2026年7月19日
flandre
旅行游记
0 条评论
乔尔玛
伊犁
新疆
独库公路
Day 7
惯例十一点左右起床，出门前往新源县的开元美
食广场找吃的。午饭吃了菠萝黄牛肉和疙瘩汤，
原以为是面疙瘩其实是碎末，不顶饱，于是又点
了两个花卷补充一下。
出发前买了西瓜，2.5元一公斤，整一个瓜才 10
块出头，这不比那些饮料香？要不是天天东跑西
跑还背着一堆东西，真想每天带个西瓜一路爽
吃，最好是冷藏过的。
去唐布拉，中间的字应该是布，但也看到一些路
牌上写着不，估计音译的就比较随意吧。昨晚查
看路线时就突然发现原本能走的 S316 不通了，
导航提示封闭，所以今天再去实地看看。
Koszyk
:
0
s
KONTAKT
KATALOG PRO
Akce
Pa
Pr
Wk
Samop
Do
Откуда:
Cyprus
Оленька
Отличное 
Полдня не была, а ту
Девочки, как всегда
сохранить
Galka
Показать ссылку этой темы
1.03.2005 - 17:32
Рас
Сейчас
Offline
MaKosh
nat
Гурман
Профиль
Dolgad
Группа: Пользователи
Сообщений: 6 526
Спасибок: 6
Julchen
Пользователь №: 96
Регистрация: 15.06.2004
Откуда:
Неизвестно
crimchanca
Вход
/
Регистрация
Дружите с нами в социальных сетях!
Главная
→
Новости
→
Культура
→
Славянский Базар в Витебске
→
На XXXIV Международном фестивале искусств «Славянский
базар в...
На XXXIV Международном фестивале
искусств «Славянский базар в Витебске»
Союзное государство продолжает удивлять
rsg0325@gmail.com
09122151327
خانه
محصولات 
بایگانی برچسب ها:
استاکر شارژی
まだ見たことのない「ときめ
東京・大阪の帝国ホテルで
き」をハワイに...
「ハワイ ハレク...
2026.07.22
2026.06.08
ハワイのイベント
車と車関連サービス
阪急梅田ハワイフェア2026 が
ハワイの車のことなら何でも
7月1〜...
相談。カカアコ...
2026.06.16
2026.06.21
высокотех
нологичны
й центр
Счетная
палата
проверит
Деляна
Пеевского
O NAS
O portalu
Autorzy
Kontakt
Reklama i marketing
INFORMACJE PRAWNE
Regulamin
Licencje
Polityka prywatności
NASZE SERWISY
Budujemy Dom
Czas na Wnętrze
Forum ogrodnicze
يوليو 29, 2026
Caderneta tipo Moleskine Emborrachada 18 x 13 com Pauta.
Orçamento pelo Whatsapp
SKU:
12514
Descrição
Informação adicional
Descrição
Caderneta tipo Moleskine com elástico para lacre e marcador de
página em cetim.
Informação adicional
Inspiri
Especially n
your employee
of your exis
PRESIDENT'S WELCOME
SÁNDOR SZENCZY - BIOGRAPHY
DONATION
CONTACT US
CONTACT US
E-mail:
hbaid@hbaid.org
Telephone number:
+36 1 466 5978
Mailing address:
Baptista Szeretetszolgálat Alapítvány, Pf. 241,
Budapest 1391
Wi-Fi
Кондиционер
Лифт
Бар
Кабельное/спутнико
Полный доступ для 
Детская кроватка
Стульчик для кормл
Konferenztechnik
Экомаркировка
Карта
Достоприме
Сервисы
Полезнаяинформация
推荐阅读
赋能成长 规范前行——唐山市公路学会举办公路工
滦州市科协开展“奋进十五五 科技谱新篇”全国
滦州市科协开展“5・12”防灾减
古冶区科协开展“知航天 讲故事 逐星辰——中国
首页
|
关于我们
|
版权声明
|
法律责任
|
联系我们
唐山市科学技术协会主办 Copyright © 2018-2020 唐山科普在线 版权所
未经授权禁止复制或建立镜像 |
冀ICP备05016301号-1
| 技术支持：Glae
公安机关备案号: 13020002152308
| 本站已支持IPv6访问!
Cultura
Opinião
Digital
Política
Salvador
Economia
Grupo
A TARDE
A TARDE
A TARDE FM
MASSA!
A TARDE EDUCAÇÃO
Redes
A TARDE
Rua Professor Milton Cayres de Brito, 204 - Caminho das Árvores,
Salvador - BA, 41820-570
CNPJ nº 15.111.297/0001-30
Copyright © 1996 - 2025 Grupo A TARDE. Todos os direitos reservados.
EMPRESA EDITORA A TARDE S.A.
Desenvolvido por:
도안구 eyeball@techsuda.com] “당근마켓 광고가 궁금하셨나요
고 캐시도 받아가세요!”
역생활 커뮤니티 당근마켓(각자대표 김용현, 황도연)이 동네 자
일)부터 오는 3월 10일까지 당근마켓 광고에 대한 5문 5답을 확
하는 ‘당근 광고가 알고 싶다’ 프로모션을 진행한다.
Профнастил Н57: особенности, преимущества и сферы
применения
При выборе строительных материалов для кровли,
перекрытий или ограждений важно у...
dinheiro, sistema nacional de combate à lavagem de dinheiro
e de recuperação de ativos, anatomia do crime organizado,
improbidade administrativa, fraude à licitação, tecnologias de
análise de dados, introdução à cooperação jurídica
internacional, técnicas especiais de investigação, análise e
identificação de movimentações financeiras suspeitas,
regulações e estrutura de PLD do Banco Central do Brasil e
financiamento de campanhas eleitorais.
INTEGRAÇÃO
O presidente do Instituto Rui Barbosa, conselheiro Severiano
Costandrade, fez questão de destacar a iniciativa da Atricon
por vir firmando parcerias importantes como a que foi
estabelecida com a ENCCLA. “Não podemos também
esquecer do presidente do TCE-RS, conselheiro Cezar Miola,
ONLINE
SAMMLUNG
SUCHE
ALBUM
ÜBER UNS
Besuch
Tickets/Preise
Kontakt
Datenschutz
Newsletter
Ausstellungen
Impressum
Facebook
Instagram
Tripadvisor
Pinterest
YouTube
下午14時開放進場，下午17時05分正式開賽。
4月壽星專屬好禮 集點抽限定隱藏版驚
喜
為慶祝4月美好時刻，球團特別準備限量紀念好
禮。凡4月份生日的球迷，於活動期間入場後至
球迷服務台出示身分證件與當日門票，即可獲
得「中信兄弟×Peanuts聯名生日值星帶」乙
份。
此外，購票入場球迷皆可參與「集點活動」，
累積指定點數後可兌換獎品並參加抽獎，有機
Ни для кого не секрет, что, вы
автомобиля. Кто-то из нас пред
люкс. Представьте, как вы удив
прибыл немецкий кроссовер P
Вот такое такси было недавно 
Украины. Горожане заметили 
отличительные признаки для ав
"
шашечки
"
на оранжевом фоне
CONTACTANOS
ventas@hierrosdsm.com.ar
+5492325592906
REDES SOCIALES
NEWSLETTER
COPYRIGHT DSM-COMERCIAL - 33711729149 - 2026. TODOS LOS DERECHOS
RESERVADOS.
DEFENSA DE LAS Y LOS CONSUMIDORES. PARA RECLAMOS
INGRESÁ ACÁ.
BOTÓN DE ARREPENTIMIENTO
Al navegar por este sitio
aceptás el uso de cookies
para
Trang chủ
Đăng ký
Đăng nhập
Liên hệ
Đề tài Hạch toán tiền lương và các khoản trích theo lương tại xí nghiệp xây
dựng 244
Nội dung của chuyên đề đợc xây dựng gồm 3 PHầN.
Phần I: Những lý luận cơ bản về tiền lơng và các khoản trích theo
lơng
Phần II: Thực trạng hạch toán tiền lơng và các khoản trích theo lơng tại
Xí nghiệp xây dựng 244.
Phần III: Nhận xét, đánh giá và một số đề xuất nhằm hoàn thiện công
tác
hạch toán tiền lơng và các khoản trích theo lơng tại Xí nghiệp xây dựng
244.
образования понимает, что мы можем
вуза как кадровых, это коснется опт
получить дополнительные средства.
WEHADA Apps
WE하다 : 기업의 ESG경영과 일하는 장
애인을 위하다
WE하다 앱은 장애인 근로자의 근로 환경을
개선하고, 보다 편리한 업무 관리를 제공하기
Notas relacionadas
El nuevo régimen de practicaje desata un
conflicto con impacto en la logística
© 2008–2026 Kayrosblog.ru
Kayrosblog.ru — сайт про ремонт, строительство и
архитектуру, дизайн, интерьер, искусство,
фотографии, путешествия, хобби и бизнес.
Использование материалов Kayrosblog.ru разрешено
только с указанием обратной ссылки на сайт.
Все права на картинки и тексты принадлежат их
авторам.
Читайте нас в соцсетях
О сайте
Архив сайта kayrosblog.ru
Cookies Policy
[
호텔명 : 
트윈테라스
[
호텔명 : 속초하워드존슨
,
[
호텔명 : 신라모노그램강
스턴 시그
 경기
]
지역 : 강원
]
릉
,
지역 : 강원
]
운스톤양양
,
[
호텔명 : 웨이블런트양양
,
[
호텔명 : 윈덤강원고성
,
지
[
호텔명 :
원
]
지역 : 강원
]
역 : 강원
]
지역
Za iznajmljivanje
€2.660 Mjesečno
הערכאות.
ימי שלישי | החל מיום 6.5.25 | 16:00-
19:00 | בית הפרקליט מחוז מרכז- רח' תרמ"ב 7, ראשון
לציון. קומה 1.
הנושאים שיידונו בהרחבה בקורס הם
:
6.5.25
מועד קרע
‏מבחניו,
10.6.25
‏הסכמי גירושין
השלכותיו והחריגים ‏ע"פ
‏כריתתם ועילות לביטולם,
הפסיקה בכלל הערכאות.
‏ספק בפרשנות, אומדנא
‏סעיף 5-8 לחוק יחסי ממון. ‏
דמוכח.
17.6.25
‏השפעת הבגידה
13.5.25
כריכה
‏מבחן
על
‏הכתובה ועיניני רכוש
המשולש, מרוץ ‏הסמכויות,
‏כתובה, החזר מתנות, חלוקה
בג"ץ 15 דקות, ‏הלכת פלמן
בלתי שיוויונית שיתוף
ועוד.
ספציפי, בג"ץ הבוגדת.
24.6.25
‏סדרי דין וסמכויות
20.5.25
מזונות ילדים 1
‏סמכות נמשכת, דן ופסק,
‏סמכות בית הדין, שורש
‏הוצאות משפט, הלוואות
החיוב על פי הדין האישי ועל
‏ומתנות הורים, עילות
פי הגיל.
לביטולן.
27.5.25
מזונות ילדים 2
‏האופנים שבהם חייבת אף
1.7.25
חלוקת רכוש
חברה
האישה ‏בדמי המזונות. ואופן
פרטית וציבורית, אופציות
════
▶ What to work on:
Please quote everything from the start of the items down to the line containing "Orçamento pelo Whatsapp", with both ends included.

▶ Reply:
2026年7月19日
flandre
旅行游记
0 条评论
乔尔玛
伊犁
新疆
独库公路
Day 7
惯例十一点左右起床，出门前往新源县的开元美
食广场找吃的。午饭吃了菠萝黄牛肉和疙瘩汤，
原以为是面疙瘩其实是碎末，不顶饱，于是又点
了两个花卷补充一下。
出发前买了西瓜，2.5元一公斤，整一个瓜才 10
块出头，这不比那些饮料香？要不是天天东跑西
跑还背着一堆东西，真想每天带个西瓜一路爽
吃，最好是冷藏过的。
去唐布拉，中间的字应该是布，但也看到一些路
牌上写着不，估计音译的就比较随意吧。昨晚查
看路线时就突然发现原本能走的 S316 不通了，
导航提示封闭，所以今天再去实地看看。
Koszyk
:
0
s
KONTAKT
KATALOG PRO
Akce
Pa
Pr
Wk
Samop
Do
Откуда:
Cyprus
Оленька
Отличное 
Полдня не была, а ту
Девочки, как всегда
сохранить
Galka
Показать ссылку этой темы
1.03.2005 - 17:32
Рас
Сейчас
Offline
MaKosh
nat
Гурман
Профиль
Dolgad
Группа: Пользователи
Сообщений: 6 526
Спасибок: 6
Julchen
Пользователь №: 96
Регистрация: 15.06.2004
Откуда:
Неизвестно
crimchanca
Вход
/
Регистрация
Дружите с нами в социальных сетях!
Главная
→
Новости
→
Культура
→
Славянский Базар в Витебске
→
На XXXIV Международном фестивале искусств «Славянский
базар в...
На XXXIV Международном фестивале
искусств «Славянский базар в Витебске»
Союзное государство продолжает удивлять
rsg0325@gmail.com
09122151327
خانه
محصولات 
بایگانی برچسب ها:
استاکر شارژی
まだ見たことのない「ときめ
東京・大阪の帝国ホテルで
き」をハワイに...
「ハワイ ハレク...
2026.07.22
2026.06.08
ハワイのイベント
車と車関連サービス
阪急梅田ハワイフェア2026 が
ハワイの車のことなら何でも
7月1〜...
相談。カカアコ...
2026.06.16
2026.06.21
высокотех
нологичны
й центр
Счетная
палата
проверит
Деляна
Пеевского
O NAS
O portalu
Autorzy
Kontakt
Reklama i marketing
INFORMACJE PRAWNE
Regulamin
Licencje
Polityka prywatności
NASZE SERWISY
Budujemy Dom
Czas na Wnętrze
Forum ogrodnicze
يوليو 29, 2026
Caderneta tipo Moleskine Emborrachada 18 x 13 com Pauta.
Orçamento pelo Whatsapp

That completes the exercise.